Tag 1
Tony J.
12.09.2012, 17:17 Uhr
Kommentar zum Beitrag von Timo Meisel
Ich stimme der Annahme von Frau Wieczorek dahingehend zu, dass verschiedene Lebenssituationen die Wahrnehmung des Raumes verändern und Konfliktsituationen intensivieren oder entlasten können. Im Falle der von Frank G. erwähnten Demonstranten bleiben die Auswirkungen der sozioökonomischen Merkmale diskutabel. Ein Bürger der protestiert, kann an Lösungsprozessen gesellschaftlicher Konfliktfelder teilnehmen. Wer das aufgrund seiner Lebensumstände nicht kann, wird direkt oder indirekt ausgegrenzt. Wie von Frank G. bereits eingeleitet, geht es somit nicht nur um Nutzungskonflikte und den Versuch der Konfliktvermeidung, sondern ganz deutlich auch um Partizipation und Konfliktlösung um Ansprüche geltend zu machen. Hier kann das Recht auf Stadt einen Beitrag leisten. Dies gilt für den öffentlichen wie auch für den privaten Raum.
Der Bürger hat das Recht auf Lärm und das Recht auf Ruhe gleichermaßen zu respektieren. Hierfür bietet eine Stadt entsprechende Räume. Ziehe ich an die Reeperbahn oder in die Dresdner Neustadt muss ich bspw. für das Recht auf Lärm offen sein.
Die von Wolfi angesprochenen Widersprüchlichkeiten zwischen Planungen und gesellschaftlichen Willen sind teilweise nachvollziehbar. Bezüglich Verkehrslärm wäre es nötig die Folgekosten wie „krank durch Lärm“ etc. auf die Verursacher umzulegen. Dies geschieht wenig bis gar nicht. Jeder für sich. Hier kommt der von Frank G. angesprochene Nimby etc. hervor.
Die Verschärfung von Lärmschutzbestimmungen kann ich nicht beurteilen, jedoch halte ich gesetzliche Regelungen zur Minimierung von Nutzungskonflikten grundsätzlich für geeignete Maßnahmen. Diese Regelungen sollten dann aber auf demokratischen Diskussionen beruhen.
Bewegung•Aufenthalt · Lebendigkeit•Erholung
Moderation
Timo Meisel
12.09.2012, 16:44 Uhr
Kommentar zum Beitrag von Wolfi
Lieber Wolfi, gibt es da nicht eventuell verschiedene Kategorien von Lärm, toleriebare und unzumutbare? Außerdem lärmen Autos (und Flugzeuge) ja nicht nur, sie verpesten auch die Luft, verschmutzen Gebäude und sind, je nach Verkehrssituation, eine Gefahr für Leib und Leben. Braucht die Stadt der Zukunft nicht doch eher weniger Individualmobilität? Und mehr Erholungsfaktor, damit das Fernweh in Form von "Destinationen" per Flugzeug sich in Grenzen hält?

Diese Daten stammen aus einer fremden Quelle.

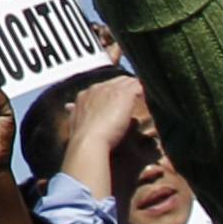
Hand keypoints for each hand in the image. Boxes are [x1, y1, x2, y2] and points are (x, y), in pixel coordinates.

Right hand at [50, 73, 145, 199]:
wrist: (88, 142)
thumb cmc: (82, 139)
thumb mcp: (75, 122)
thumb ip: (75, 113)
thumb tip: (68, 107)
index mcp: (85, 95)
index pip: (104, 86)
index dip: (115, 92)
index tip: (123, 102)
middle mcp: (96, 88)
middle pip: (117, 81)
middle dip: (127, 87)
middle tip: (140, 97)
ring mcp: (110, 90)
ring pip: (129, 81)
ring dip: (138, 89)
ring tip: (151, 97)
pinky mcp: (123, 95)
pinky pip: (139, 86)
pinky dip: (146, 91)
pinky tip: (154, 99)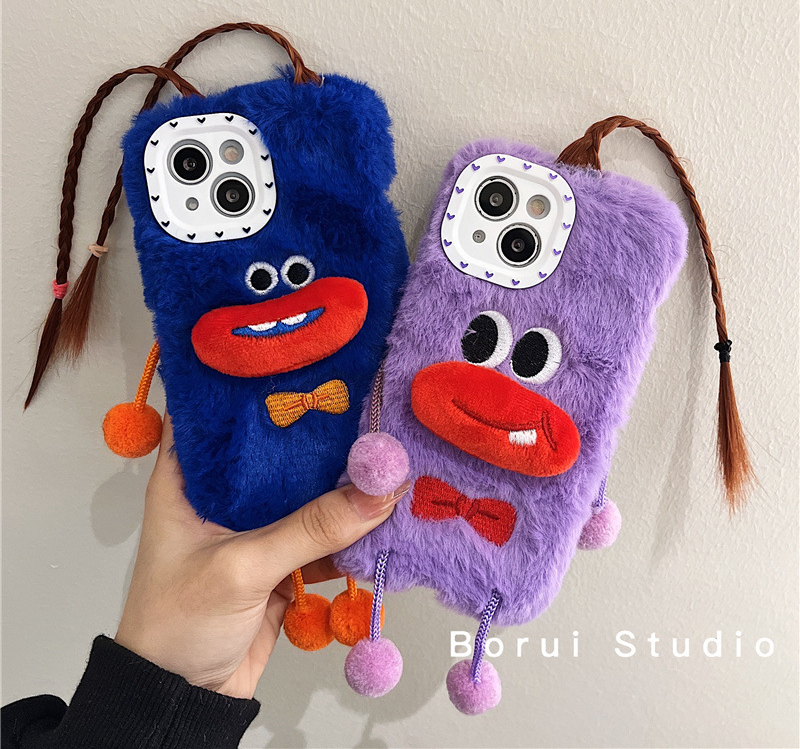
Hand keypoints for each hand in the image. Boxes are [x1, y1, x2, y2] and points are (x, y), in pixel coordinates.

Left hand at [115, 413, 408, 698]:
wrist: (183, 699)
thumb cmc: (178, 624)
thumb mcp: (242, 568)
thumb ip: (310, 529)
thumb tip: (377, 492)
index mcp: (190, 478)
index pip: (221, 414)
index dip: (259, 386)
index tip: (306, 361)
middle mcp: (224, 495)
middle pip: (278, 453)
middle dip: (320, 436)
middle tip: (365, 405)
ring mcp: (256, 527)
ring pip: (307, 493)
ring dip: (343, 484)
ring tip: (386, 455)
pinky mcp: (282, 559)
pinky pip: (323, 535)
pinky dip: (350, 528)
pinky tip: (381, 511)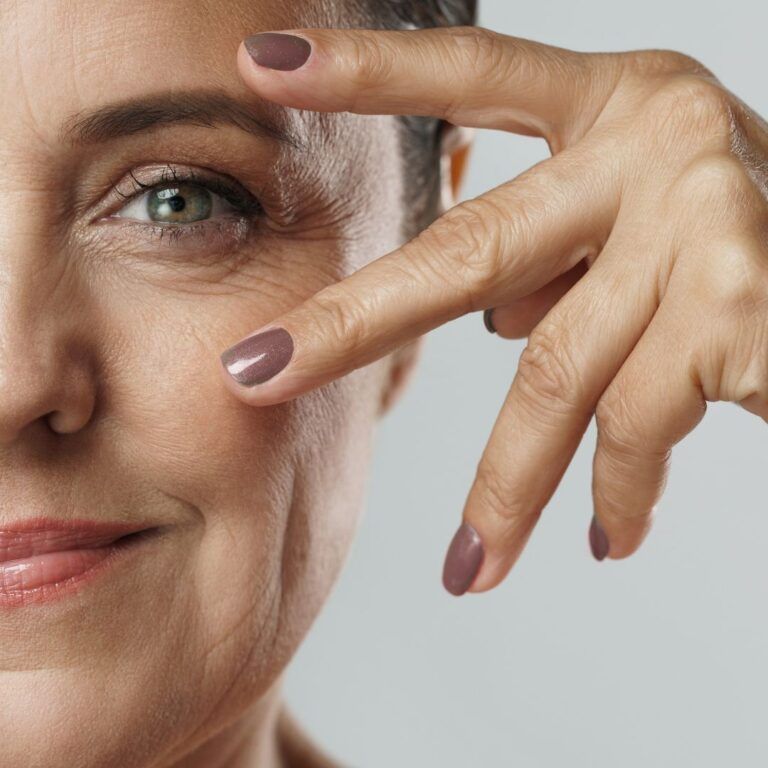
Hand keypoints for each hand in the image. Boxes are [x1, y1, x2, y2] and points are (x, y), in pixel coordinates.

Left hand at [218, 26, 767, 594]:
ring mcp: (701, 217)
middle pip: (468, 249)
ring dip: (507, 489)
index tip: (258, 62)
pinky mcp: (743, 306)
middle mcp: (655, 141)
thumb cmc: (746, 256)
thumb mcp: (646, 222)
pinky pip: (638, 428)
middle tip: (254, 375)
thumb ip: (563, 258)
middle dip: (351, 326)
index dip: (368, 69)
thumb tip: (495, 324)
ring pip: (551, 375)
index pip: (475, 74)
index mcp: (614, 103)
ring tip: (471, 569)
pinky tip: (611, 535)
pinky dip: (618, 495)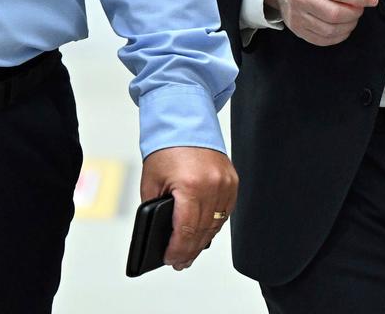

Lebendigkeit•Erholung · Bewegung•Aufenthalt
Wolfi
12.09.2012, 16:15 Uhr
 
Die Charta von Athen ist tot! Die urbane Stadt soll leben. Aktuell gehen mir die Diskussionen um den Lärmschutz viel zu weit. Wir wollen eine Nahversorgung mit Supermärkten, klagen jedoch gegen den Anlieferverkehr. Wir wollen mobil sein und klagen gegen Autolärm. Wir wollen als global vernetzte Player mitspielen und klagen gegen den Fluglärm.

Klar, zuviel Lärm kann krank machen und muss Grenzen haben. Doch das Maß des Lärms wird zur Zeit (über die TA Lärm) immer weiter nach unten justiert. Wenn das so weitergeht werden unsere Städte sicherlich stiller, wenn nicht gar totenstill. Das kann nicht das Ziel sein!